On Wednesday I reported the results of my analysis examining the average date of first snow recorded at the Fairbanks Airport weather station. It was based on the snow_flag boolean field in the ISD database. In that post I mentioned that examining snow depth data might show the date on which permanent snow (snow that lasts all winter) first falls in Fairbanks. I’m calling this the first “true” snowfall of the season.
For this analysis I looked at the snow depth field in the ISD database for the Fairbanks station. The data was present for the years between 1973 and 1999, but isn’t in the database before that date. I’m not sure why it’s not in there after 1999, but luckily I’ve been collecting and archiving the data in the Fairbanks Daily Climate Summary (which includes a snow depth measurement) since late 2000. Combining those two data sets, I’ve got data for 27 years.

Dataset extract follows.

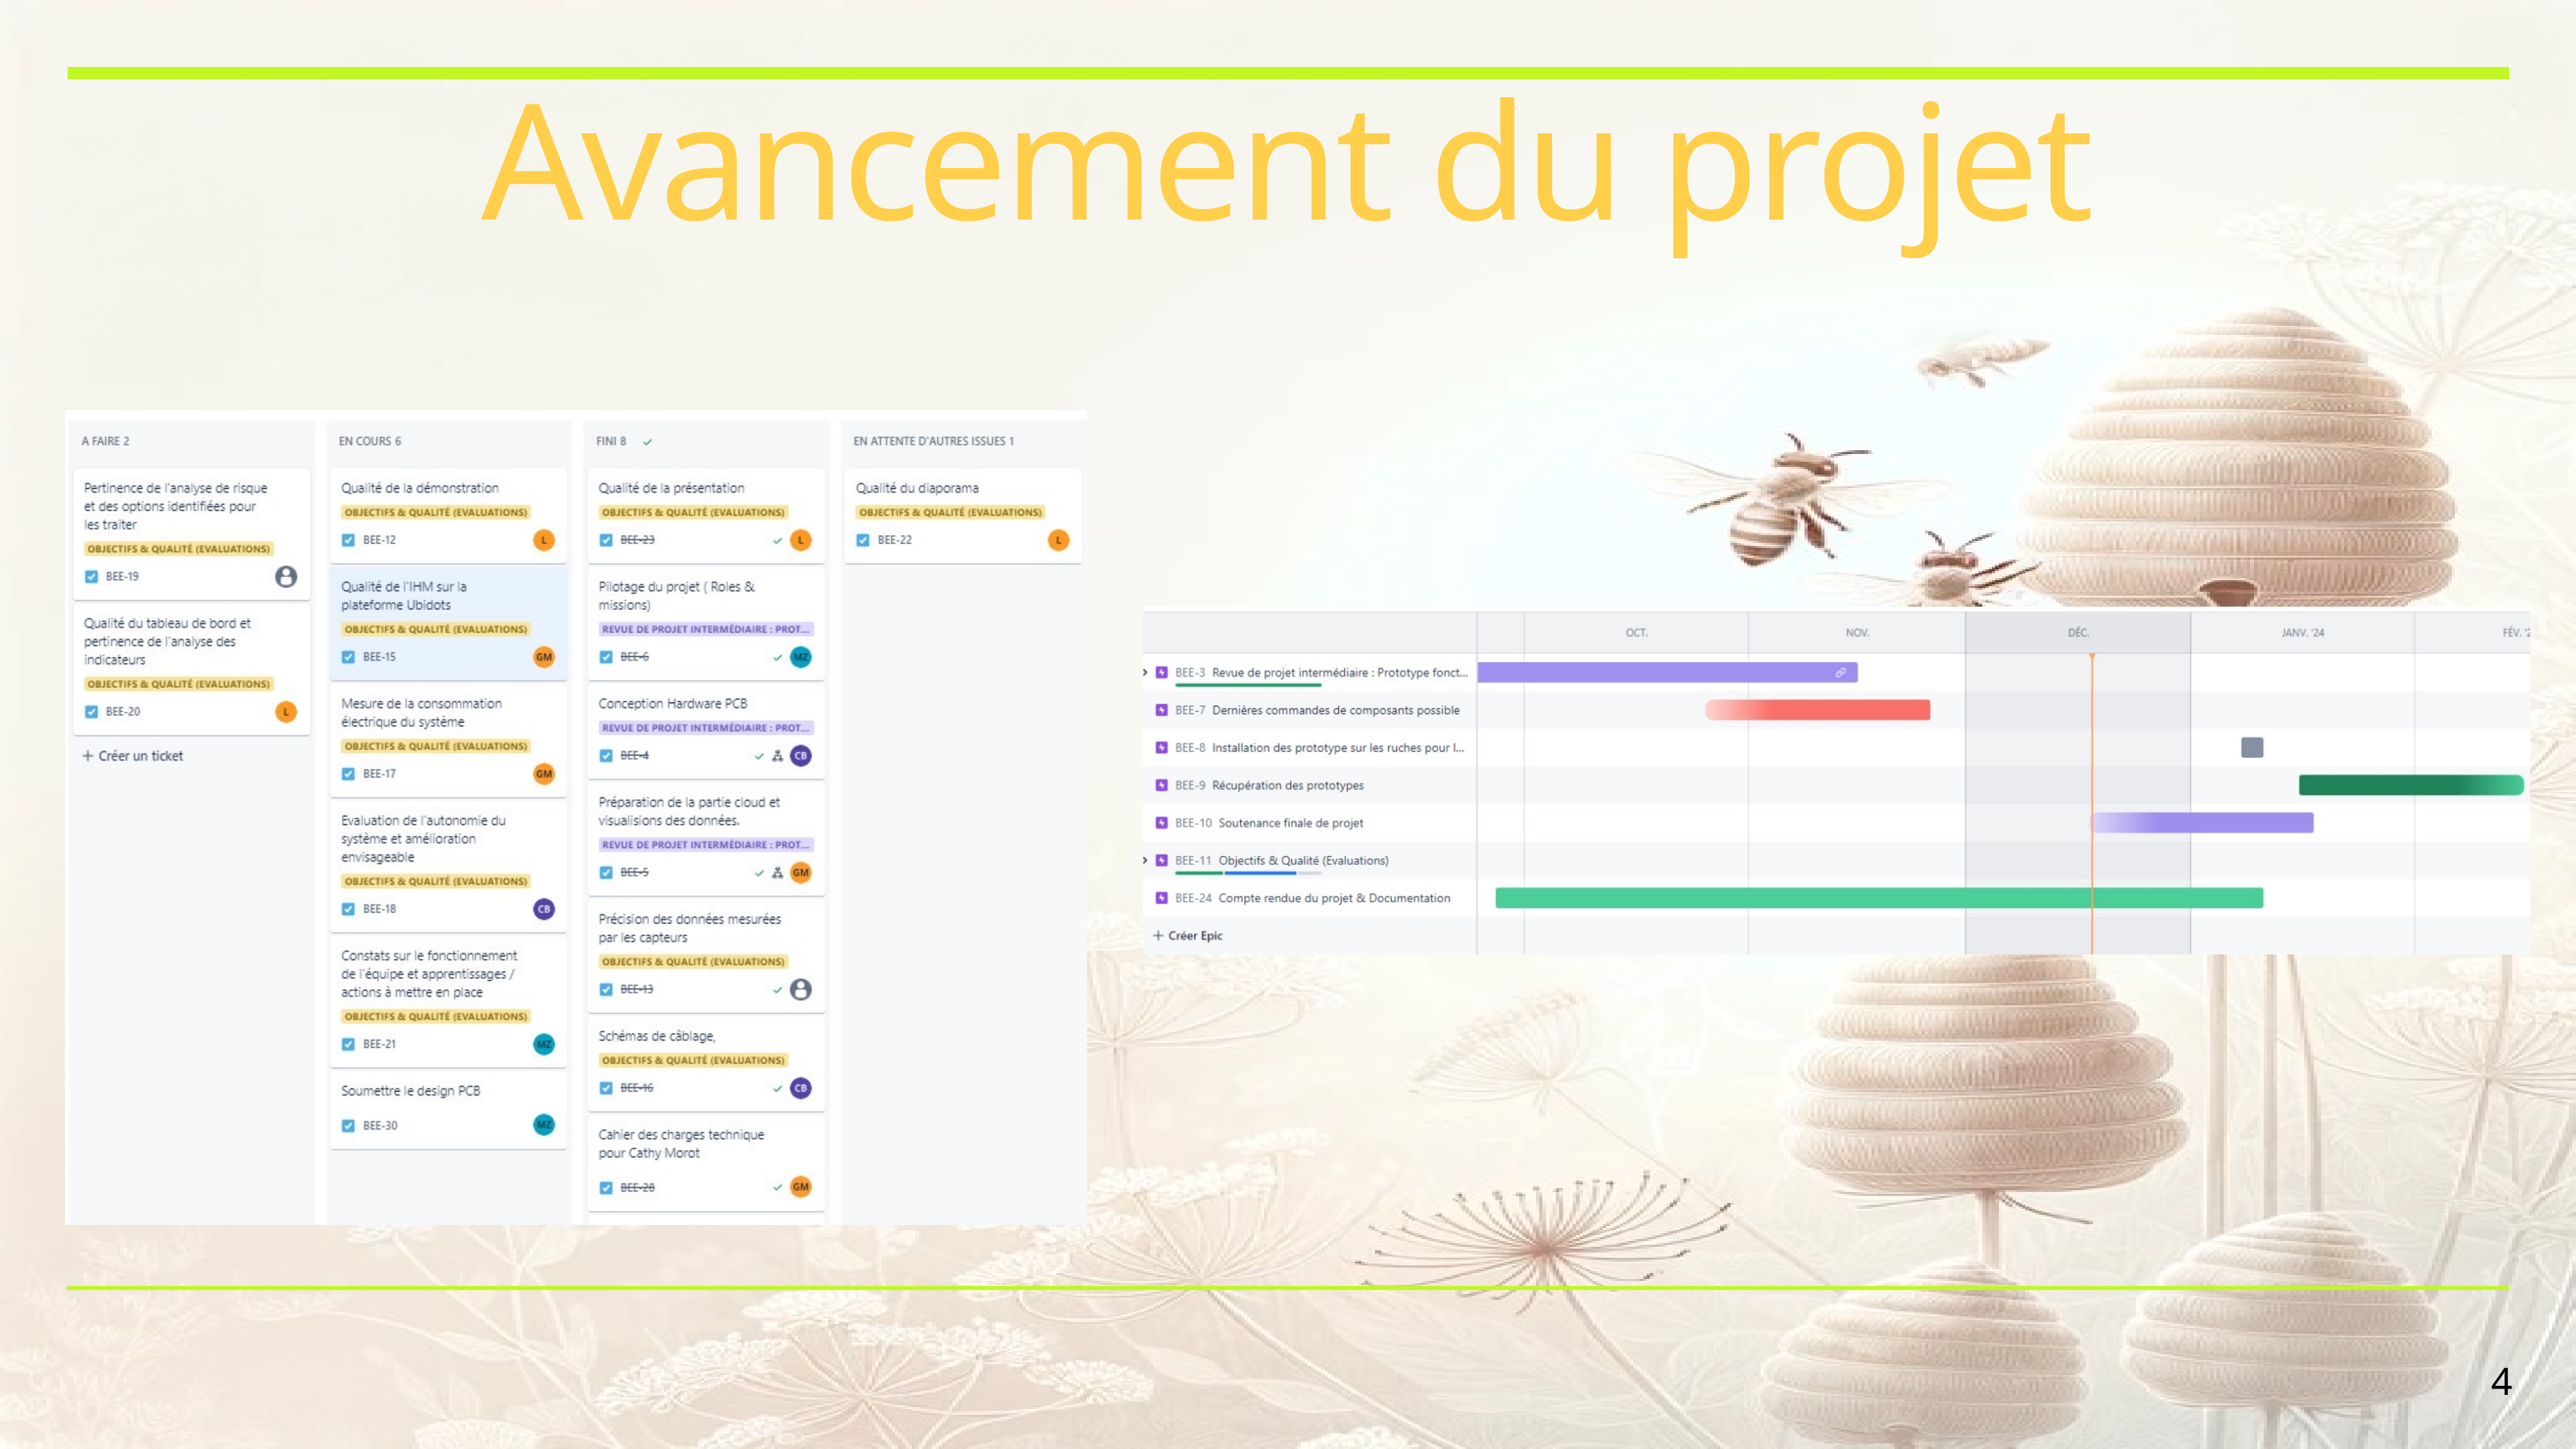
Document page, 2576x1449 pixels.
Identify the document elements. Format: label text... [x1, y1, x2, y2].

picture [0, 0, 2576, 1449]
title Avancement du projet [60, 121, 2516, 328]
slide_number 4 [2485, 1354, 2515, 1414]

The SQL query I came up with to get the data from the data sets is a good estimate of what we’re interested in, but isn’t perfect because it only finds the date of first snow that lasts at least a week. In a place like Fairbanks where the turn to winter is so rapid and so dependent on the high albedo of snow cover, I think it’s close enough to the truth. Unfortunately, the query is brutally slow because it involves six (!) inner self-joins. The idea is to join the table containing snow depth data against itself, incrementing the date by one day at each join. The result set before the WHERE statement is the data for each date, plus the data for the six days following that date. The WHERE clause requires that snow depth on all those seven dates is above zero. This large query is a subquery of the main query which selects the earliest date found in each year.
There must be a better way to deal with conditions like this where we’re interested in the consecutive nature of the phenomenon, but I couldn’t figure out any other way to handle it in SQL, so here it is:
SELECT year, min(date) FROM ( SELECT extract(year from a.dt) AS year, to_char(extract(month from a.dt), '00') || '-' || ltrim(to_char(extract(day from a.dt), '00')) AS date FROM isd_daily AS a INNER JOIN isd_daily AS b ON a.isd_id=b.isd_id AND a.dt=b.dt - interval '1 day' INNER JOIN isd_daily AS c ON a.isd_id=c.isd_id AND a.dt=c.dt - interval '2 days' INNER JOIN isd_daily AS d ON a.isd_id=d.isd_id AND a.dt=d.dt - interval '3 day' INNER JOIN isd_daily AS e ON a.isd_id=e.isd_id AND a.dt=e.dt - interval '4 day' INNER JOIN isd_daily AS f ON a.isd_id=f.isd_id AND a.dt=f.dt - interval '5 day' INNER JOIN isd_daily AS g ON a.isd_id=g.isd_id AND a.dt=g.dt - interval '6 day' WHERE a.isd_id = '702610-26411' AND a.snow_depth > 0 AND b.snow_depth > 0 AND c.snow_depth > 0 AND d.snow_depth > 0 AND e.snow_depth > 0 AND f.snow_depth > 0 AND g.snow_depth > 0 AND extract(month from a.dt) > 7 ) AS snow_depth_conseq GROUP BY year ORDER BY year;
See what I mean? It’s pretty ugly. Running the result through the same R script as in my previous snowfall post yields this plot:
Between 1973 and 2008 we’ve gotten snow lasting the whole winter starting as early as September 12th (that was the infamous 1992), and as late as the first of November (1976). The median date is October 13th, which matches my impression. Now that the leaves have largely fallen off the trees, I’m hoping we get our first true snowfall on the early end of the distribution. We’ve still got a few things to take care of (a couple new dog houses, insulating the repaired septic line, etc.), but once those are done, I’m ready for the Creek to freeze and snow to blanket the trails.